### Requirement
Look through the records below, and copy out every line that holds the string "labels".

== == ==

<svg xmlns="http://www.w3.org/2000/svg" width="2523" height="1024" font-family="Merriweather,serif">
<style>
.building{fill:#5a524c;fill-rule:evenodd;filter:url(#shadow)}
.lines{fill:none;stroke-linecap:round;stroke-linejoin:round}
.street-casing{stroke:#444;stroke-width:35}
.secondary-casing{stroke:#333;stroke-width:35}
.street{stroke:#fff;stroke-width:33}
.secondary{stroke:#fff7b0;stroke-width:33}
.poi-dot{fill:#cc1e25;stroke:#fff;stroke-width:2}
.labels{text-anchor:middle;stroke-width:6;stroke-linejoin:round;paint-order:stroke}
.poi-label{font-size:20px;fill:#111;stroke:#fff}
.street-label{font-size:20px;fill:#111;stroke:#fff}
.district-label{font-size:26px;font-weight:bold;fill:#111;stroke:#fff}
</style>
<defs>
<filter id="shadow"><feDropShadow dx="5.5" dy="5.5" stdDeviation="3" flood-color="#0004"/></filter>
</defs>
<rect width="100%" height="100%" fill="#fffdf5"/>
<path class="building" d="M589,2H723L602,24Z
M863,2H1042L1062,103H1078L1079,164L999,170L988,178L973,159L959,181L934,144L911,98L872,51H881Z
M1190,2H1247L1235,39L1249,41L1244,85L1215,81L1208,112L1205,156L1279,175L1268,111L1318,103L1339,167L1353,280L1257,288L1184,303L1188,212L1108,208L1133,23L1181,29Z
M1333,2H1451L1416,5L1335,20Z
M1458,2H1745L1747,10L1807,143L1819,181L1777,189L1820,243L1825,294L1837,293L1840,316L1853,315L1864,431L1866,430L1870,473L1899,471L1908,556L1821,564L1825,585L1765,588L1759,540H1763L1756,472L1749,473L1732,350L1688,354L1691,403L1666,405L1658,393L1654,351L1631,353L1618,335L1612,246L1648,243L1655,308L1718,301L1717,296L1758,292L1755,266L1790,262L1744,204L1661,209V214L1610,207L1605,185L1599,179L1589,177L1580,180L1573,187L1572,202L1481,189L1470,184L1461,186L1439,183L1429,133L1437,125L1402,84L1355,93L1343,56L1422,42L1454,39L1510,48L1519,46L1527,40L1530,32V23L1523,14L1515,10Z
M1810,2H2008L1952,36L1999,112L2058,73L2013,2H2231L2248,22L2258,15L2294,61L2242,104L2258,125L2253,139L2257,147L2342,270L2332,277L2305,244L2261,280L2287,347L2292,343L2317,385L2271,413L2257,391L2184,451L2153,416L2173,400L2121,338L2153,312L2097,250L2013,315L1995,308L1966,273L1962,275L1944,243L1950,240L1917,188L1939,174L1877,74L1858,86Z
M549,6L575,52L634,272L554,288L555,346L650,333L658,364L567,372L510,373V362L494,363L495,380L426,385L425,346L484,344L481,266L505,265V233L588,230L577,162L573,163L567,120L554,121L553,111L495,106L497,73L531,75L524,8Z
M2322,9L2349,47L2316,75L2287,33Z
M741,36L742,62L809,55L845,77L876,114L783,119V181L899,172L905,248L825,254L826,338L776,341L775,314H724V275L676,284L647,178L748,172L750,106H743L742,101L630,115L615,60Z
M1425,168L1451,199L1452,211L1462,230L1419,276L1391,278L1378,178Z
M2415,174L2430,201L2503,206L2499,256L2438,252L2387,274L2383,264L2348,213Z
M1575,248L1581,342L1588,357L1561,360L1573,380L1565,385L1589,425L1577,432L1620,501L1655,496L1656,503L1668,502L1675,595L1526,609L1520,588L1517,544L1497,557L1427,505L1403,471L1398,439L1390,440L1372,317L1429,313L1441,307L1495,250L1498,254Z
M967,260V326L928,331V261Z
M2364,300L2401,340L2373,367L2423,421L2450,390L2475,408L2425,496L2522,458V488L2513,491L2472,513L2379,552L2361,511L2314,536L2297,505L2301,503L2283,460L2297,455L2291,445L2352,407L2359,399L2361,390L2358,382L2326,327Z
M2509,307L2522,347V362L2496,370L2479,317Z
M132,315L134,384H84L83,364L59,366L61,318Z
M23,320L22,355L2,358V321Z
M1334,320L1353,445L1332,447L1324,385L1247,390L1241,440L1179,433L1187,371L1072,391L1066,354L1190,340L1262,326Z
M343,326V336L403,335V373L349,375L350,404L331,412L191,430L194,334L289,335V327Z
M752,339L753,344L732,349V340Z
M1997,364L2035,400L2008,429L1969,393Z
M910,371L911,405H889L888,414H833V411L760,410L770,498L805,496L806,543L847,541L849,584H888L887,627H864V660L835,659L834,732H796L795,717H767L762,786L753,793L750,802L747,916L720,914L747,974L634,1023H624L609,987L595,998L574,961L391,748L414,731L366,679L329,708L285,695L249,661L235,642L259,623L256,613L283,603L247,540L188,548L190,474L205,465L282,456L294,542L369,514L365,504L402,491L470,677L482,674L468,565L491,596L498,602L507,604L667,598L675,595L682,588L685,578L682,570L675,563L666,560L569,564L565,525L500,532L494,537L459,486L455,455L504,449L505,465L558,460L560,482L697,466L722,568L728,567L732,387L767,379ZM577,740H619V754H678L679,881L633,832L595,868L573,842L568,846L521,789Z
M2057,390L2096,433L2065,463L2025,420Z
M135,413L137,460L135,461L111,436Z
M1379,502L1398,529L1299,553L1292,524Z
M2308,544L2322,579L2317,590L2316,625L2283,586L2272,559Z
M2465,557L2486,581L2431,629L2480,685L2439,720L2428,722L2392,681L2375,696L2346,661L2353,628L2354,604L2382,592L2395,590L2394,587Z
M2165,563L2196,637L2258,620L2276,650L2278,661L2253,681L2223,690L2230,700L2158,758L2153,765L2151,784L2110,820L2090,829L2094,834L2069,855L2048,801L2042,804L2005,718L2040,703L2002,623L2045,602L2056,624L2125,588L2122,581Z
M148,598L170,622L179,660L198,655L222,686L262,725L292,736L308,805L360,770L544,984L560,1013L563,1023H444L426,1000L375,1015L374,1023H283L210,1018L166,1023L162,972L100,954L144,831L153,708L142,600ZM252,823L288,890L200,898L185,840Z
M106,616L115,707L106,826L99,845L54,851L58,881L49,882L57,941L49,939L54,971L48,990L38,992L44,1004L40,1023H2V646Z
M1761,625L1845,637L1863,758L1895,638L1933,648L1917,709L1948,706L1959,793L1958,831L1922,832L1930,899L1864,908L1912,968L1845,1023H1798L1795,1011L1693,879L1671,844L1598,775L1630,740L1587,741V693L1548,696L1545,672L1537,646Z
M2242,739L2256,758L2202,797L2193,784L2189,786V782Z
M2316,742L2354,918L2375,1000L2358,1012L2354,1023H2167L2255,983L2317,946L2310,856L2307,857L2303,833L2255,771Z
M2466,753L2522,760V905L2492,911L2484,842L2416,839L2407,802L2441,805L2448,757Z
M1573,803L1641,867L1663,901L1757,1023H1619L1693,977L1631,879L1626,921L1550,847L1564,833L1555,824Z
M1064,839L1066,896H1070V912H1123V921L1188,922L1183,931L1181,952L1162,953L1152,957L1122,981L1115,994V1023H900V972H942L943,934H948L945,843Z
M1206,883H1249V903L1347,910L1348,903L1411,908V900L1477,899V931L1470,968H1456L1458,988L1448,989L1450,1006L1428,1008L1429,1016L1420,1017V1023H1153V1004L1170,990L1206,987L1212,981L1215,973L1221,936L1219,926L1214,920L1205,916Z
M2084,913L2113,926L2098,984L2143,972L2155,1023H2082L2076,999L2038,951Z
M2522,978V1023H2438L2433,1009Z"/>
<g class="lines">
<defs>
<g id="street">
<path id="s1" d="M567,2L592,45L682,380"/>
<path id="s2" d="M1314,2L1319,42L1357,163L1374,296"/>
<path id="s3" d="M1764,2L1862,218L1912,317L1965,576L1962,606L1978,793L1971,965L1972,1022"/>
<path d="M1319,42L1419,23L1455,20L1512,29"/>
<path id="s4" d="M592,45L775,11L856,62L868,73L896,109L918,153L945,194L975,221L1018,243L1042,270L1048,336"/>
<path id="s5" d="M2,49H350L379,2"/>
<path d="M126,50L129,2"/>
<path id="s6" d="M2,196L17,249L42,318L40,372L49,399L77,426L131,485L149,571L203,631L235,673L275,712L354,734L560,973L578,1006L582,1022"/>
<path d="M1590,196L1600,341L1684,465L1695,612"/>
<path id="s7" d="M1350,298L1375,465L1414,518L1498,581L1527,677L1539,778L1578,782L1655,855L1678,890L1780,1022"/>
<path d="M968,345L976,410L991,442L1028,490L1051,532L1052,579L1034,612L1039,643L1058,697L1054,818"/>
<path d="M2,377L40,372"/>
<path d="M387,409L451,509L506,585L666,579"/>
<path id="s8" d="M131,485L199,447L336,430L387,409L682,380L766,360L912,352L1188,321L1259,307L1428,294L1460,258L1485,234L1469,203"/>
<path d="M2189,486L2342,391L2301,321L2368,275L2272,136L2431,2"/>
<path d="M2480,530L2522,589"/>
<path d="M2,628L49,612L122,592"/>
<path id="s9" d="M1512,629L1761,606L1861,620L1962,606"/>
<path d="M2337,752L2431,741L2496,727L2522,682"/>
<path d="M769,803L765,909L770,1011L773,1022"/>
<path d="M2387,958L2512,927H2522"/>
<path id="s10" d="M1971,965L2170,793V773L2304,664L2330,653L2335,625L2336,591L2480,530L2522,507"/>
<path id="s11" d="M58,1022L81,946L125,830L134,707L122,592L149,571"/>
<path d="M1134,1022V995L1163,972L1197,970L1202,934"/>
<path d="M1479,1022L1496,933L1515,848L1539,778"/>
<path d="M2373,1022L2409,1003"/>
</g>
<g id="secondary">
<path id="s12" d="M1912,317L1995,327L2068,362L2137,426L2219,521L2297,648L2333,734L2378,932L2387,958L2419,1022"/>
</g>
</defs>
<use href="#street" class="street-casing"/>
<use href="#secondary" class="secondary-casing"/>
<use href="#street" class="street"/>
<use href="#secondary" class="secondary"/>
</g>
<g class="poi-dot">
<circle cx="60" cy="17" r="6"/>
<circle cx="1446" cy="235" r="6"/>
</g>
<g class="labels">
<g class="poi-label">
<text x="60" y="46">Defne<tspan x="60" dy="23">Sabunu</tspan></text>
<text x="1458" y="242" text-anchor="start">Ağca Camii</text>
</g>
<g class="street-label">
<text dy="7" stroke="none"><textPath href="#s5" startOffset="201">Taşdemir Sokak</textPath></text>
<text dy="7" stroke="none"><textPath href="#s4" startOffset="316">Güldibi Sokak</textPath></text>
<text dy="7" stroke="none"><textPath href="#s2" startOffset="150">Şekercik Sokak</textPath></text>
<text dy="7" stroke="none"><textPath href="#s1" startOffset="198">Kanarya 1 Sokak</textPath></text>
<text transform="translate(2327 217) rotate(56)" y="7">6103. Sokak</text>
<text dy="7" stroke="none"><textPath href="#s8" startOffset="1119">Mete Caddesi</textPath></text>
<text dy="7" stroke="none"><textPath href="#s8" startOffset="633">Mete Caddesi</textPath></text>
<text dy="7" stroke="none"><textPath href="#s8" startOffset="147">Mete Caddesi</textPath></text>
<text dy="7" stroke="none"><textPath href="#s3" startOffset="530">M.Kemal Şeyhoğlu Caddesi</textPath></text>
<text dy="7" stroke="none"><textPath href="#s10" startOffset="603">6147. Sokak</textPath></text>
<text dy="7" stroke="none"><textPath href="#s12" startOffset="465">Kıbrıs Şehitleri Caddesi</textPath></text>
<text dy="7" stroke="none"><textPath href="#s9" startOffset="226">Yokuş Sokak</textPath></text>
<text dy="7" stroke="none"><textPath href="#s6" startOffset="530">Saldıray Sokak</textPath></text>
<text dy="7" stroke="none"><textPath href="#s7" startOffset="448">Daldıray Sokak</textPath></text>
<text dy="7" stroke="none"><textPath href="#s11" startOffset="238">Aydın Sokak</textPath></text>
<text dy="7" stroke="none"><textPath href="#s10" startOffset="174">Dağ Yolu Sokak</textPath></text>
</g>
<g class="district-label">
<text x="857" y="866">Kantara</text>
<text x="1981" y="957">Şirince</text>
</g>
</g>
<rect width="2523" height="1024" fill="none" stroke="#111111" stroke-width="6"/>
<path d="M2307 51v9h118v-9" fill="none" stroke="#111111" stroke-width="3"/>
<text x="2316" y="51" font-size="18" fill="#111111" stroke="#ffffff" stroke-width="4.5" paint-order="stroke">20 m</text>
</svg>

== == ==

### Answer space
.labels{text-anchor:middle;stroke-width:6;stroke-linejoin:round;paint-order:stroke}
<g class="labels">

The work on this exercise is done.